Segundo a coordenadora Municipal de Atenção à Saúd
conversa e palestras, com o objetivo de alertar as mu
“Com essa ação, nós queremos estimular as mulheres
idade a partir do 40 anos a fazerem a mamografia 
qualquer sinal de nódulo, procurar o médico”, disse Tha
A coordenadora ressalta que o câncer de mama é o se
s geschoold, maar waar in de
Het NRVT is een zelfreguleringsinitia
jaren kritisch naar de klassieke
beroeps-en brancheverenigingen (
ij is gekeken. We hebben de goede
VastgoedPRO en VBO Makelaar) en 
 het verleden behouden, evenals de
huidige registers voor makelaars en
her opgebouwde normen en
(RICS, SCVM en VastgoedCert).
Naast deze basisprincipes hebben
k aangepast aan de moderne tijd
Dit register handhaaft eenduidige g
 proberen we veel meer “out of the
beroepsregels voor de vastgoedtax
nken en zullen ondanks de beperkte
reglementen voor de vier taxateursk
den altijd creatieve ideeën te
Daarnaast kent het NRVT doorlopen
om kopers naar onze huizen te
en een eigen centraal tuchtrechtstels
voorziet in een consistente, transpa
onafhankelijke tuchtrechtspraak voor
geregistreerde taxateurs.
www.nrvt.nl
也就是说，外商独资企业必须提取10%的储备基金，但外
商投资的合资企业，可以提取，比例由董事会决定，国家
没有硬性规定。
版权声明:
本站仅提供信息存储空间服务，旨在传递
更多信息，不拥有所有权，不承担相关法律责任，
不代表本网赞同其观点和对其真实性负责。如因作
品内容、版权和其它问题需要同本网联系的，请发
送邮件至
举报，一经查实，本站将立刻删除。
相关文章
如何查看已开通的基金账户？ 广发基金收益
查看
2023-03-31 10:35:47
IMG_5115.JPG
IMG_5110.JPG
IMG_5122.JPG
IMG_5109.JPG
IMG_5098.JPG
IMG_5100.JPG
-*-
## DESCRIPTION OF THE TASK
Please transcribe every entry above exactly as it appears.

## SOLUTION TO THE PROBLEM
Segundo a coordenadora Municipal de Atenção à Saúd
conversa e palestras, com o objetivo de alertar as mu
“Com essa ação, nós queremos estimular as mulheres
idade a partir do 40 anos a fazerem a mamografia 
qualquer sinal de nódulo, procurar o médico”, disse Tha
A coordenadora ressalta que o câncer de mama é o se
s geschoold, maar waar in de
Het NRVT is een zelfreguleringsinitia
jaren kritisch naar de klassieke
beroeps-en brancheverenigingen (
ij is gekeken. We hebben de goede
VastgoedPRO en VBO Makelaar) en 
 het verleden behouden, evenals de
huidige registers voor makelaars en
her opgebouwde normen en
(RICS, SCVM en VastgoedCert).
Naast deze basisprincipes hebben
k aangepast aan de moderne tijd
Dit register handhaaft eenduidige g
 proberen we veel meer “out of the
beroepsregels voor de vastgoedtax
nken en zullen ondanks de beperkte
reglementen voor de vier taxateursk
den altijd creatieve ideeën te
Daarnaast kent het NRVT doorlopen
om kopers naar onze huizen te
en een eigen centraal tuchtrechtstels
voorziet in een consistente, transpa
onafhankelijke tuchtrechtspraak voor
geregistreerde taxateurs.
www.nrvt.nl
也就是说，外商独资企业必须提取10%的储备基金，但外
商投资的合资企业，可以提取，比例由董事会决定，国家
没有硬性规定。
版权声明:
本站仅提供信息存储空间服务，旨在传递
更多信息，不拥有所有权，不承担相关法律责任，
不代表本网赞同其观点和对其真实性负责。如因作
品内容、版权和其它问题需要同本网联系的，请发
送邮件至
举报，一经查实，本站将立刻删除。
相关文章
如何查看已开通的基金账户？ 广发基金收益
查看
2023-03-31 10:35:47
IMG_5115.JPG
IMG_5110.JPG
IMG_5122.JPG
IMG_5109.JPG
IMG_5098.JPG
IMG_5100.JPG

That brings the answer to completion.